▸ Study text:
-- Opening Marker --

The primary types of revenue impacted by the adoption of ASC 606 were Gaming operations and Lottery instant products. Each of these is described separately below. We had other balance sheet adoption impacts that, combined with the preceding, resulted in a net increase to opening accumulated loss of $10.9 million as of January 1, 2018. As part of the adoption of ASC 606, we increased contract liabilities by $9.7 million primarily associated with Lottery instant products licensing and player loyalty contracts for which we determined that the promises in the related contracts were part of a single performance obligation under ASC 606. In addition, we reduced previously recorded deferred costs net of newly established contract assets by $11.4 million related to licensing in certain customized lottery software contracts for which we concluded that we were unable to recognize revenue for delivered elements under ASC 985-605 due to the lack of vendor-specific objective evidence for undelivered elements and for which we were required to estimate the standalone selling price of delivered performance obligations under ASC 606. Other than the adoption impact for Gaming operations and Lottery instant products, described herein, the impact of adopting the new revenue recognition guidance on revenue and operating income in aggregate was less than $10.0 million.

Contracts with Customers with Multiple Promised Goods and Services
    
We enter into contracts with customers that include multiple promises (such as gaming machines, gaming systems hardware and software, installation, service and maintenance, product support or lottery systems and hardware, installation and maintenance bundled promises). For such contracts, the transaction price is allocated to each distinct performance obligation using an estimate of stand-alone selling price. The stand-alone selling price is generally based on observable prices or a cost plus margin approach. The establishment of stand-alone selling price requires judgment as to whether there is a sufficient quantity of items sold or substantively renewed on a stand-alone basis and those prices demonstrate an appropriate level of concentration to conclude that a stand-alone selling price exists.

The guidance in ASC 606 requires that we apply judgments or estimates to determine both the performance obligations and the stand-alone selling prices of identified performance obligations. Contracts with multiple promised goods and services described above will often involve significant judgment in determining whether each promise is distinct or should be combined with other promises in such contracts in concluding on the distinct performance obligations for such contracts. Such judgment generally requires an assessment of the level of integration and interdependency between individual components particularly in our gaming systems and certain digital contracts with customers. Associated with these same contracts, we also apply significant judgment to determine the stand-alone selling prices of the identified performance obligations. In certain contracts with customers, we bundle the selling price for multiple promised goods or services or we may license systems for which the solutions we provide are highly customized and therefore the prices we charge are either uncertain, highly variable, or both.

-- Closing Marker --

▸ Supplied material:
-- Opening Marker --

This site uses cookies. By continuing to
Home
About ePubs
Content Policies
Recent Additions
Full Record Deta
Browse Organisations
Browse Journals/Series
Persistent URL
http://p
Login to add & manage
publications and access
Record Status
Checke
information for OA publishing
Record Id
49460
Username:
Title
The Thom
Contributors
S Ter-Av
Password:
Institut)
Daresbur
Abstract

-- Closing Marker --

▸ Task A: Based on the ASC 606 adoption text, say whether each statement agrees with it: (i) the adoption resulted in a net decrease to opening accumulated loss of $10.9 million; (ii) contract liabilities rose by $9.7 million as part of the adoption; (iii) stand-alone selling price is generally based on observable prices or a cost plus margin approach.
▸ Task B: Echo all lines of the records word for word, from the first record line through the last.

▸ Response A:
(i) No: "resulted in a net increase to opening accumulated loss of $10.9 million as of January 1, 2018"
(ii) Yes: "we increased contract liabilities by $9.7 million"
(iii) Yes: "The stand-alone selling price is generally based on observable prices or a cost plus margin approach."

▸ Response B:
This site uses cookies. By continuing to
Home
About ePubs
Content Policies
Recent Additions
Full Record Deta
Browse Organisations
Browse Journals/Series
Persistent URL
http://p
Login to add & manage
publications and access
Record Status
Checke
information for OA publishing
Record Id
49460
Username:
Title
The Thom
Contributors
S Ter-Av
Password:
Institut)
Daresbur
Abstract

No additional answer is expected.